Fisco

Detrazioni fiscali blindate dalle istanze di sanatoria

di Claudio Demaria e Silvio Rivetti

La violazione edilizia non comporta conseguenze fiscali se sanabile o sanata, stando al disposto generale dell’articolo 50, comma 4, del Testo unico dell’edilizia. Tale norma prevede che il rilascio della sanatoria delle opere abusive (o, in via provvisoria, l’esibizione della domanda di sanatoria) produce automaticamente il venir meno dei provvedimenti di revoca o decadenza dei benefici fiscali, disposti in connessione all’abuso stesso.

Coerentemente, la più recente circolare 7/E/2018 conferma che è causa di decadenza dal beneficio della detrazione Irpef la non sanabilità delle opere edili irregolari. Al contrario, per quelle sanabili, la decadenza è esclusa a condizione che «il richiedente metta in atto il procedimento di sanatoria previsto dalle normative vigenti». Dunque, stando al dato testuale, non pare essere richiesto l’effettivo rilascio del provvedimento di sanatoria, come nel disposto dell’articolo 50 del Testo unico; né si accenna a meri “effetti provvisori” della domanda. In ogni caso, non pare che il Fisco sia titolato a entrare nel merito della legittimità della cosiddetta sanatoria “giurisprudenziale”, che continua ad avere un certo credito nella prassi, estrinsecandosi anch’essa in un provvedimento di sanatoria acquisibile in sede di controllo da parte dei funzionari dello Sportello comunale per l’edilizia.

I profili Iva

Se dunque l’efficacia positiva della sanatoria edilizia in campo fiscale è indubbia in tema di agevolazioni Irpef e di imposta di registro, stando alla prassi erariale e all’articolo 50, comma 1, del Testo unico, qualche incertezza residua in punto Iva. Sul tema la Cassazione, con la sentenza 9383/2009, ha posto in dubbio che il provvedimento di sanatoria edilizia confermi “automaticamente” la spettanza dell’aliquota Iva agevolata del 4% (potendo comunque rilevare, tale provvedimento, quale mezzo di prova della sussistenza dei requisiti per il godimento dell’aliquota ridotta).

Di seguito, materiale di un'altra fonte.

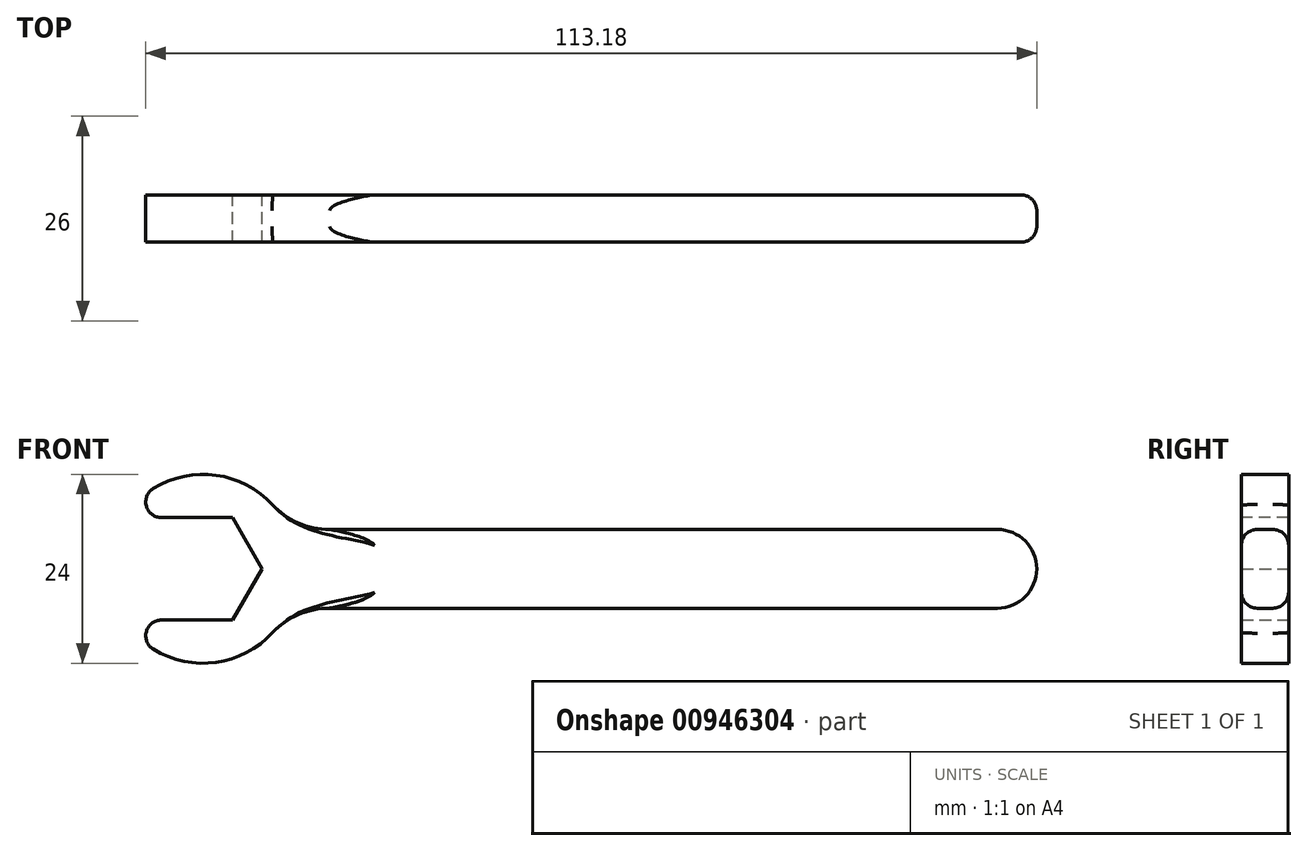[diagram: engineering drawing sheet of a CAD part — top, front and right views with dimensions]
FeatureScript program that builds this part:
annotation { "Feature Type Name" : "Feature", "Feature Type Description" : "" }
export const myFeature = defineFeature(function(context is Context, id is Id, definition is map)
    precondition{}
    {
        {
            var Q0;
            Q0=qCreatedBy(makeId("Front.planeOp"),FACE);
            var sketch = newSketch(context, id + "F0", { "sketchPlane" : qUnion([Q0])});
            skArc(sketch, "E0", {"start": v(-10.09, -6.5) * mm, "mid": v(12, 0) * mm, "end": v(-10.09, 6.5) * mm});
            skCircle(sketch, "E1.cCircle", {"center": v(0, 0) * mm, "radius": 6.5 * mm, "construction": true});
            skLineSegment(sketch, "E1.0", {"start": v(-3.75, 6.5) * mm, "end": v(3.75, 6.5) * mm});
            skLineSegment(sketch, "E1.1", {"start": v(3.75, 6.5) * mm, "end": v(7.5, 0) * mm});
            skLineSegment(sketch, "E1.2", {"start": v(7.5, 0) * mm, "end": v(3.75, -6.5) * mm});
            skLineSegment(sketch, "E1.3", {"start": v(3.75, -6.5) * mm, "end": v(-3.75, -6.5) * mm});
            skPoint(sketch, "E1.0.midPoint", {"position": v(0, 6.5) * mm});
            skLineSegment(sketch, "E2.bottom", {"start": v(10.9, 5) * mm, "end": v(105.9, 5) * mm});
            skLineSegment(sketch, "E2.top", {"start": v(10.9, -5) * mm, "end": v(105.9, -5) * mm});
            skLineSegment(sketch, "E2.left", {"start": v(10.9, 5) * mm, "end": v(10.9, -5) * mm});
            skLineSegment(sketch, "E2.right", {"start": v(105.9, 5) * mm, "end": v(105.9, -5) * mm});
            skLineSegment(sketch, "E3", {"start": v(-3.75, 6.5) * mm, "end": v(-10.09, 6.5) * mm});
            skLineSegment(sketch, "E4", {"start": v(-3.75, -6.5) * mm, "end": v(-10.09, -6.5) * mm});
            skSolve(sketch);
        }
        {
            var Q0;
            Q0=makeQuery(id+"F0.imprint","IMPRINT",FACE,{"disambiguationData":[TD([[makeQuery(id+"F0.imprint","IMPRINT",EDGE,{"derivedFrom":sQuery(id+"F0.wireOp",EDGE,"E1.0")}),1.0]])]});
            var Q1;
            {var subQ0=sQuery(id+"F0.wireOp",EDGE,"E2.left");Q1=makeQuery(id+"F0.imprint","IMPRINT",FACE,{"disambiguationData":[TD([[makeQuery(id+"F0.imprint","IMPRINT",EDGE,{"derivedFrom":subQ0}),1.0]])]});}
            var Q2;
            {var subQ1=sQuery(id+"F0.wireOp",EDGE,"E2.bottom");Q2=makeQuery(id+"F0.imprint","IMPRINT",FACE,{"disambiguationData":[TD([[makeQuery(id+"F0.imprint","IMPRINT",EDGE,{"derivedFrom":subQ1}),-1.0]])]});}
            extrude(context, id + "F1", {"entities" : qUnion([Q0, Q1, Q2]), "depth" : 6 * mm, "offsetDistance" : 25 * mm});
        }
        {
            var Q0;
            Q0=makeQuery(id+"F1.opExtrude","SWEPT_EDGE",EDGE,{"disambiguationData":[OSD([sQuery(id+"F0.wireOp",EDGE,"E0"),sQuery(id+"F0.wireOp",EDGE,"E3")])]});
            var Q1;
            Q1=makeQuery(id+"F1.opExtrude","SWEPT_EDGE",EDGE,{"disambiguationData":[OSD([sQuery(id+"F0.wireOp",EDGE,"E0"),sQuery(id+"F0.wireOp",EDGE,"E4")])]});
            fillet(context, id + "F2", {"entities" : qUnion([Q0, Q1]), "radius" : 2 * mm, "tangentPropagation" : true, "allowEdgeOverflow" : false});
        }
        {
            var Q0;
            Q0=makeQuery(id+"F1.opExtrude","SWEPT_EDGE",EDGE,{"disambiguationData":[OSD([sQuery(id+"F0.wireOp",EDGE,"E2.bottom"),sQuery(id+"F0.wireOp",EDGE,"E2.right")])]});
            var Q1;
            Q1=makeQuery(id+"F1.opExtrude","SWEPT_EDGE",EDGE,{"disambiguationData":[OSD([sQuery(id+"F0.wireOp",EDGE,"E2.top"),sQuery(id+"F0.wireOp",EDGE,"E2.right")])]});
            fillet(context, id + "F3", {"entities" : qUnion([Q0, Q1]), "radius" : 5 * mm, "tangentPropagation" : true, "allowEdgeOverflow" : false});
        }
        {
            var Q0;
            Q0=makeQuery(id+"F1.opExtrude","CAP_EDGE",EDGE,{"disambiguationData":[OSD([sQuery(id+"F0.wireOp",EDGE,"E2.bottom")])],"isStart":true});
            var Q1;
            Q1=makeQuery(id+"F1.opExtrude","CAP_EDGE",EDGE,{"disambiguationData":[OSD([sQuery(id+"F0.wireOp",EDGE,"E2.bottom")])],"isStart":false});
            fillet(context, id + "F4", {"entities" : qUnion([Q0, Q1]), "radius" : 2 * mm, "tangentPropagation" : true, "allowEdgeOverflow" : false});
        }
        {
            var Q0;
            Q0=makeQuery(id+"F1.opExtrude","SWEPT_EDGE",EDGE,{"disambiguationData":[OSD([sQuery(id+"F0.wireOp",EDGE,"E0"),sQuery(id+"F0.wireOp",EDGE,"E2.top"),sQuery(id+"F0.wireOp",EDGE,"E2.left")])]});
            var Q1;
            Q1=makeQuery(id+"F1.opExtrude","SWEPT_EDGE",EDGE,{"disambiguationData":[OSD([sQuery(id+"F0.wireOp",EDGE,"E0"),sQuery(id+"F0.wireOp",EDGE,"E2.bottom"),sQuery(id+"F0.wireOp",EDGE,"E2.left")])]});
            fillet(context, id + "F5", {"entities" : qUnion([Q0, Q1]), "radius" : 10 * mm, "tangentPropagation" : true, "allowEdgeOverflow" : false});
        }
    });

Stop alla «fiscalizzazione»

Deve invece escludersi che possa dispiegare gli effetti fiscali propri della sanatoria il procedimento di “fiscalizzazione” dell’abuso di cui all’articolo 34, comma 2, del Testo unico: non concretizzandosi in un provvedimento di sanatoria accettabile da parte degli uffici finanziari (a meno di non dare credito all’isolata sentenza del Consiglio di Stato 1481/2017, che ha attribuito anche alla fiscalizzazione dell’abuso natura di sanatoria).

Resta fermo che la difformità dell’opera rispetto alla prescrizione urbanistica, così come la sua sanatoria, chiama in causa l’ufficio tecnico comunale competente. L’articolo 49 del Testo unico prevede l’obbligo in capo al Comune di segnalare al Fisco ogni inosservanza comportante decadenze fiscali, nei tre mesi successivi: un adempimento da espletarsi in un termine comunque ordinatorio, per pacifica giurisprudenza, che i Comuni italiani gestiscono in maniere differenti (nulla consta, invece, quanto alla perentorietà del termine di tre anni, decorrente dalla segnalazione comunale, che l’articolo 49 attribuisce al Fisco per recuperare le imposte derivanti dalle decadenze in esame).

La collaborazione dell’ente locale resta comunque imprescindibile, non spettando all’amministrazione finanziaria di contestare al contribuente presunte violazioni di leggi urbanistiche, il cui accertamento compete al Comune e il cui giudizio spetta alla giustizia amministrativa.